I am just wondering if we could achieve some RDBMS capabilities in lucene.
Example:
1) I have 10,000 project documents (pdf files) which have to be indexed with their content to make them available for search.
2) Every document is related to a SINGLE PROJECT. The project can contain details like project name, number, start date, end date, location, type etc.
I have to search in the contents of the pdf files for a given keyword, but while displaying the results I want to display the project meta data as mentioned in point (2).
My idea is to associate a field called projectId with each pdf file while indexing. Once we get that, we will fire search again for getting project meta data.
This way we could avoid duplicated data. Also, if we want to update the project meta data we will end up updating at a SINGLE PLACE only. Otherwise if we store this meta data with all the pdf doument indexes, we will end up updating all of the documents, which is not the way I am looking for.
please advise.
If I understand you correctly, you have two questions:
Can I store a project id in Lucene and use it for further searches? Yes, you can. This is a common practice.
Can I use this project id to search Lucene for project meta data? Yes, you can. I do not know if this is a good idea. It depends on the frequency of your meta data updates and your access pattern. If the meta data is relatively static, and you only access it by id, Lucene may be a good place to store it. Otherwise, you can use the project id as a primary key to a database table, which could be a better fit.
Sounds like a perfectly good thing to do. The only limitation you'll have (by storing a reference to the project in Lucene rather than the project data itself) is that you won't be able to query both the document text and project metadata at the same time. For example, "documentText:foo OR projectName:bar" . If you have no such requirement, then seems like storing the ID in Lucene which refers to a database row is a fine thing to do.
I am not sure on your overall setup, but maybe Hibernate Search is for you. It would allow you to combine the benefits of a relational database with the power of a fulltext search engine like Lucene. The meta data could live in the database, maybe together with the original pdf documents, while the Lucene documents just contain the searchable data.

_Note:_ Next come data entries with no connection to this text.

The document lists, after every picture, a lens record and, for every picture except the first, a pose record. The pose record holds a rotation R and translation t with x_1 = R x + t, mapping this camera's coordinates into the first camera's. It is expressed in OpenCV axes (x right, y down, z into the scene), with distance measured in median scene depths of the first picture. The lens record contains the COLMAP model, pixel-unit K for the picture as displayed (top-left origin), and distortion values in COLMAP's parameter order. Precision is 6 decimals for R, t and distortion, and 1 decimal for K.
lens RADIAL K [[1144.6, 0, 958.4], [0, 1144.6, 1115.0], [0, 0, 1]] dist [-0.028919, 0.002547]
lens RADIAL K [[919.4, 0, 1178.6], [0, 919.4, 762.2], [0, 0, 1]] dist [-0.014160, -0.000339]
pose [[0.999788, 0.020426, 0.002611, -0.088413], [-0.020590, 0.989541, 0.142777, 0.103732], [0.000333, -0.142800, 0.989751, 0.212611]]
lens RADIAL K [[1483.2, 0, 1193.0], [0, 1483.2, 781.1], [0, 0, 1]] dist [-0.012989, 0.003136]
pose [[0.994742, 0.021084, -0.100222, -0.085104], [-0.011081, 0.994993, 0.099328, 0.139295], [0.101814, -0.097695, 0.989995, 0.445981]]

This is definitely possible. But always be aware of the fact that you're using Lucene for something that it was not intended for. In general, Lucene is designed for full-text search, not for mapping relational content. So the more complex your system your relational content becomes, the more you'll see a decrease in performance.
In particular, there are a few areas to keep a close eye on:
Storing the value of each field in your index will decrease performance. If you are not overly concerned with sub-second search results, or if your index is relatively small, then this may not be a problem.
Also, be aware that if you are not using the default ranking algorithm, and your custom algorithm requires information about the project in order to calculate the score for each document, this will have a dramatic impact on search performance, as well.
If you need a more powerful index that was designed for relational content, there are hierarchical indexing tools out there (one developed by Apache, called Jackrabbit) that are worth looking into.
As your project continues to grow, you might also check out Solr, also developed by Apache, which provides some added functionality, such as multi-faceted search.
You can use Lucene that way;
Pros:
Full-text search is easy to implement, which is not the case in an RDBMS.
Cons:
Referential integrity: you get it for free in an RDBMS, but in Lucene, you must implement it yourself.